**Extracted records**
*** Block opens ***
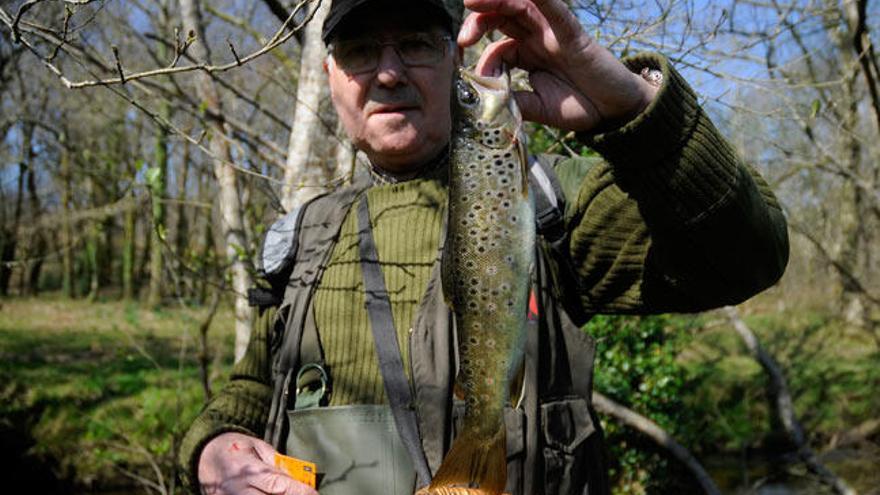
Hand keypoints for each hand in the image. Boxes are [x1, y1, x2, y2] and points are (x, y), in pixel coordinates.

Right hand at [198, 432, 318, 494]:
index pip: (277, 484)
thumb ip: (278, 464)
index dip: (298, 491)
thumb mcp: (259, 448)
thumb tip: (299, 478)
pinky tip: (270, 494)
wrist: (205, 456)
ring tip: (289, 493)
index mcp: (248, 468)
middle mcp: (238, 488)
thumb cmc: (236, 449)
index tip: (314, 494)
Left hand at [457, 0, 657, 132]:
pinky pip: (554, 9)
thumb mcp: (537, 108)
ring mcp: (553, 32)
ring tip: (472, 1)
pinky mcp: (571, 33)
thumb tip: (486, 100)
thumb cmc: (578, 105)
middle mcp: (536, 37)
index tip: (474, 74)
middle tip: (463, 39)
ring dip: (496, 0)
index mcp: (526, 53)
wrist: (614, 111)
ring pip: (521, 5)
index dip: (480, 56)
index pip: (495, 44)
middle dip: (478, 20)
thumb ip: (513, 101)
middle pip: (501, 16)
*** Block closes ***
Find where the line with "thumb cmc: (236, 449)" sits in the material above, then copy exactly from it through the line with "middle tip: (463, 39)". Add no other line.

**Solution**
thumb cmc: (236, 449)
index tip: (314, 494)
Left hand at [457, 0, 657, 132]:
pinky pip: (554, 9)
thumb mcp: (537, 108)
ring mcp: (553, 32)
ring tip: (472, 1)
pinky mcp: (571, 33)
thumb tip: (486, 100)
thumb cmc: (578, 105)
middle mcp: (536, 37)
index tip: (474, 74)
middle tip: (463, 39)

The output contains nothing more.